▶ Data for review
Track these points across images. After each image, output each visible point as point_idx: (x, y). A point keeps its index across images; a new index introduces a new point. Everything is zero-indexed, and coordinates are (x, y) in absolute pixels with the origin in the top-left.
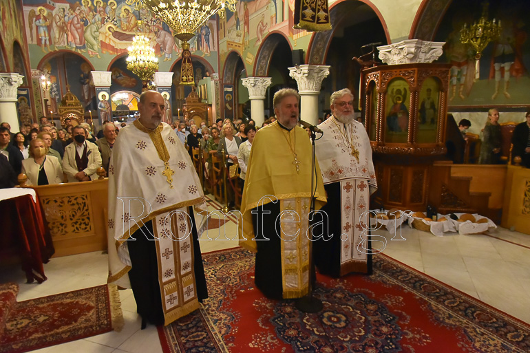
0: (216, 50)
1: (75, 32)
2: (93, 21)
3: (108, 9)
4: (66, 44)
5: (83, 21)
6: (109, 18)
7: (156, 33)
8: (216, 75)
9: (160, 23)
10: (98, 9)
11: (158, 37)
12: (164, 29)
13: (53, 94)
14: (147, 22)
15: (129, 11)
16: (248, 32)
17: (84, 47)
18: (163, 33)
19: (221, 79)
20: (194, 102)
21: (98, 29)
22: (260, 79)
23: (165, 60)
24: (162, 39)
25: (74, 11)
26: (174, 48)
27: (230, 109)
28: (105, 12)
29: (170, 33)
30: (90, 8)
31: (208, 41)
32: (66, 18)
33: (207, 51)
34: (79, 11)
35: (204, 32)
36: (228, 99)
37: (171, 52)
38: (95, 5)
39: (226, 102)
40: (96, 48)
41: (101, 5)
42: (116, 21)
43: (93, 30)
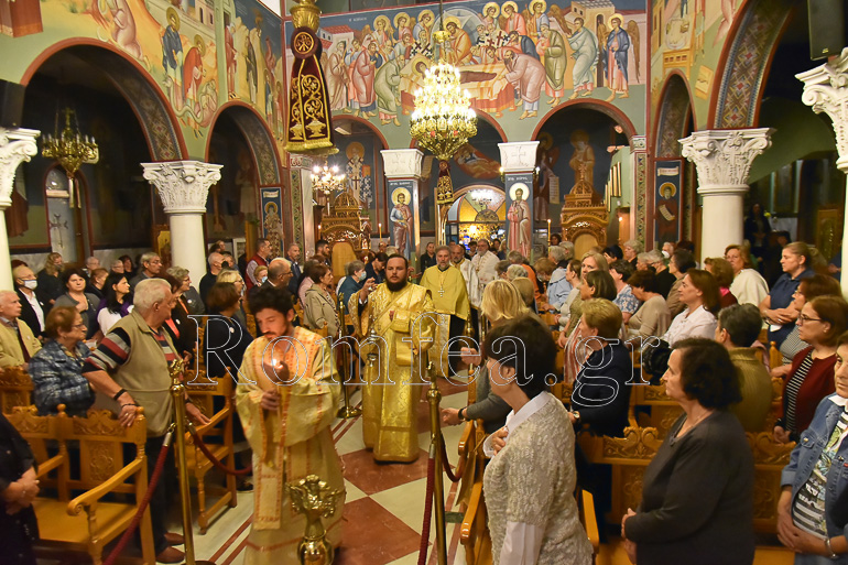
0: (643, 81)
1: (361, 81)
2: (391, 56)
3: (418, 29)
4: (344, 105)
5: (375, 59)
6: (418, 46)
7: (506, 62)
8: (640, 141)
9: (517, 39)
10: (401, 33)
11: (511, 70)
12: (524, 51)
13: (365, 195)
14: (491, 41)
15: (455, 26)
16: (703, 10)
17: (373, 107)
18: (521, 58)
19: (651, 149)
20: (581, 204)
21: (399, 68)
22: (731, 136)
23: (524, 116)
24: (518, 72)
25: (361, 44)
26: (543, 89)
27: (669, 217)
28: (411, 35)
29: (537, 57)
30: (386, 33)
31: (623, 63)
32: (348, 57)
33: (620, 87)
34: (369, 42)
35: (615, 44)
36: (667, 195)
37: (537, 97)
38: (396, 25)
39: (661, 201)
40: (393, 106)
41: (407, 25)
42: (431, 51)
43: (390, 74)
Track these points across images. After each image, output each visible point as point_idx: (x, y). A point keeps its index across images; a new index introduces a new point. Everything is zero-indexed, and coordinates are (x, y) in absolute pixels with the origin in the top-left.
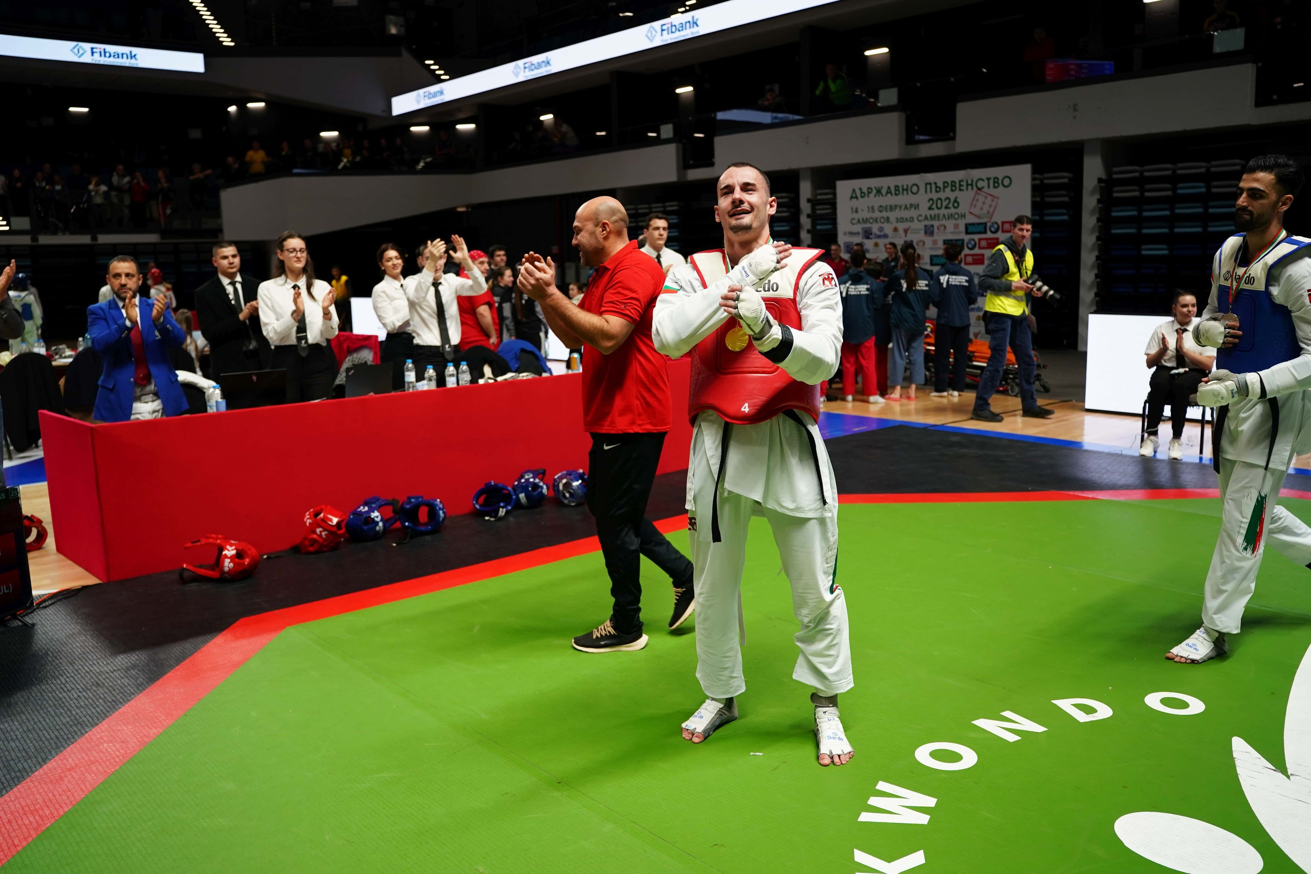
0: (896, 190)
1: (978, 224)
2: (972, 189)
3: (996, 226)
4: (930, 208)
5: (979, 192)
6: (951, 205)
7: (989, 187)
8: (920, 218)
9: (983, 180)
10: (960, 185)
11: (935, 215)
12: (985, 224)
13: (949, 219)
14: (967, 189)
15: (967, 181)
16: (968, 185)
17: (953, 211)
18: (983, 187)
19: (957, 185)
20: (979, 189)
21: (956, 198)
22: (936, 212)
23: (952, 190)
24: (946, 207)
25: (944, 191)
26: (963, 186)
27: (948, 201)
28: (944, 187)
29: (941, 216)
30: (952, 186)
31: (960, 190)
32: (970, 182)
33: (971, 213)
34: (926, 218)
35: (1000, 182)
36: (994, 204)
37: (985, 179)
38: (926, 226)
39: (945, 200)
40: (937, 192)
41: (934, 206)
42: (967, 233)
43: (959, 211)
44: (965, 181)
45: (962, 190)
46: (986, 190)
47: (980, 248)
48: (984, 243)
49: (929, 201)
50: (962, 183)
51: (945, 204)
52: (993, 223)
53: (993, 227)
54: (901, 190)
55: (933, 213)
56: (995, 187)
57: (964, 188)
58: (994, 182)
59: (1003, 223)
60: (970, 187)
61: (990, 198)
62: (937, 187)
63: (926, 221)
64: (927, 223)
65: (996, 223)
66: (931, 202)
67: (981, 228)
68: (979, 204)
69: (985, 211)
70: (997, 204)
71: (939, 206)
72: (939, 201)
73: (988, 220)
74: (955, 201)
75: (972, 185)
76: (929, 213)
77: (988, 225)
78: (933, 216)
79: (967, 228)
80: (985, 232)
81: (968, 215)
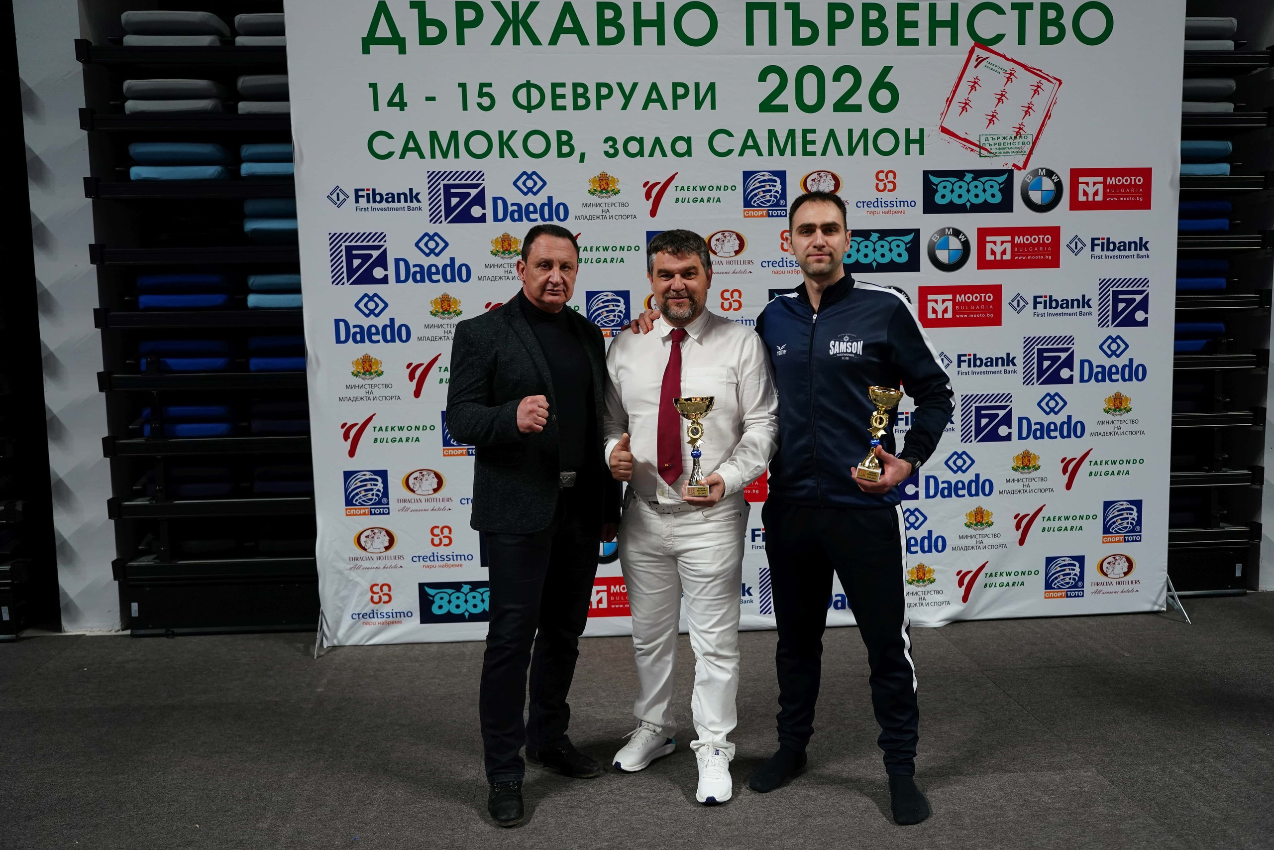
0: (602, 23)
1: (978, 174)
2: (954, 41)
3: (1048, 184)
4: (767, 106)
5: (979, 52)
6: (861, 97)
7: (1022, 41)
8: (721, 142)
9: (1000, 11)
10: (903, 24)
11: (791, 133)
12: (1010, 173)
13: (851, 151)
14: (932, 41)
15: (933, 8)
16: (934, 24)
17: (870, 120)
18: (999, 38)
19: (891, 22)
20: (982, 43)
21: (887, 70)
22: (796, 119)
23: (867, 41)
24: (841, 106)
25: (832, 41)
26: (914, 24)
27: (848, 80)
28: (833, 26)
29: (820, 138)
30: (867, 23)
31: (902, 41)
32: (943, 14)
33: (944, 130)
34: (750, 142)
35: (1067, 21)
36: (1040, 104)
37: (1007, 7)
38: (747, 175)
39: (837, 77)
40: (797, 41)
41: (788, 97)
42: (930, 207)
43: (895, 120)
44: (924, 7)
45: (915, 42)
46: (1009, 46)
47: (983, 264)
48: (999, 247)
49: (763, 77)
50: (909, 15)
51: (834, 91)
52: (1035, 173)
53: (1038, 187)
54: (627, 21)
55: (781, 123)
56: (1045, 40)
57: (921, 33)
58: (1045, 23)
59: (1076, 174)
60: (943, 34)
61: (1026, 80)
62: (797, 23)
63: (751, 153)
64: (751, 161)
65: (1050, 174)
66: (773, 80)
67: (992, 192)
68: (983, 101)
69: (1005, 127)
70: (1054, 103)
71: (810, 98)
72: (810, 81)
73: (1020, 160)
74: (881, 83)
75: (953, 24)
76: (763, 123)
77: (1019, 178)
78: (782, 137)
79: (929, 190)
80: (1006, 206)
81: (933, 139)
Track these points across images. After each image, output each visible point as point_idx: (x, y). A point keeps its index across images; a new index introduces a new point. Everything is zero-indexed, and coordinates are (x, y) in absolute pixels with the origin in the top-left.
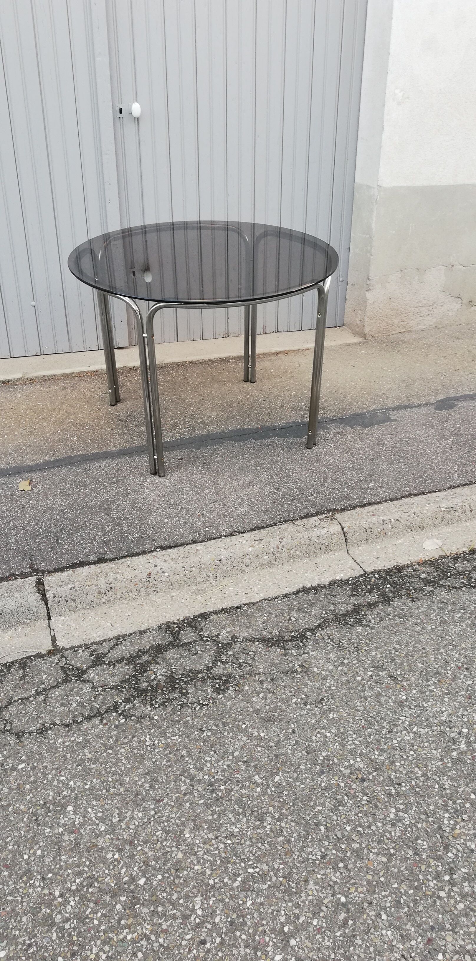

▶ Task prompt
Reproduce everything from the start of the items down to the line containing "34: (369, 42)", swapping "top-left" for "upper-left" and leaving all else unchanged. Omit the pictures from your answer.

▶ Answer space
Track these points across images. After each image, output each visible point as point_idx: (x, y). A point keeps its index across images; a new index introduces a new point. Everything is zero-indexed, and coordinates are (x, y) in absolute pixels with the origin in the upper-left.
0: (216, 50)
1: (75, 32)
2: (93, 21)
3: (108, 9)
4: (66, 44)
5: (83, 21)
6: (109, 18)
7: (156, 33)
8: (216, 75)
9: (160, 23)
10: (98, 9)
11: (158, 37)
12: (164, 29)
13: (53, 94)
14: (147, 22)
15: (129, 11)
16: (248, 32)
17: (84, 47)
18: (163, 33)
19: (221, 79)
20: (194, 102)
21: (98, 29)
22: (260, 79)
23: (165, 60)
24: (162, 39)
25: (74, 11)
26: (174, 48)
27: (230, 109)
28: (105, 12)
29: (170, 33)
30: (90, 8)
31: (208, 41)
32: (66, 18)
33: (207, 51)
34: (79, 11)
35: (204, 32)
36: (228, 99)
37: (171, 52)
38: (95, 5)
39: (226, 102)
40: (96, 48)
41: (101, 5)
42: (116, 21)
43: (93, 30)
0: (643, 81)
1: (361, 81)
2: (391, 56)
3: (418, 29)
4: (344, 105)
5: (375, 59)
6: (418, 46)
7: (506, 62)
8: (640, 141)
9: (517, 39)
10: (401, 33)
11: (511, 70)
12: (524, 51)
13: (365, 195)
14: (491, 41)
15: (455, 26)
16: (703, 10)
17: (373, 107)
18: (521, 58)
19: (651, 149)
20: (581, 204)
21: (399, 68)
22: (731, 136)
23: (524, 116)
24: (518, 72)
25: (361, 44)
26: (543, 89)
27: (669, 217)
28: (411, 35)
29: (537, 57)
30: (386, 33)
31: (623, 63)
32: (348, 57)
33: (620, 87)
34: (369, 42)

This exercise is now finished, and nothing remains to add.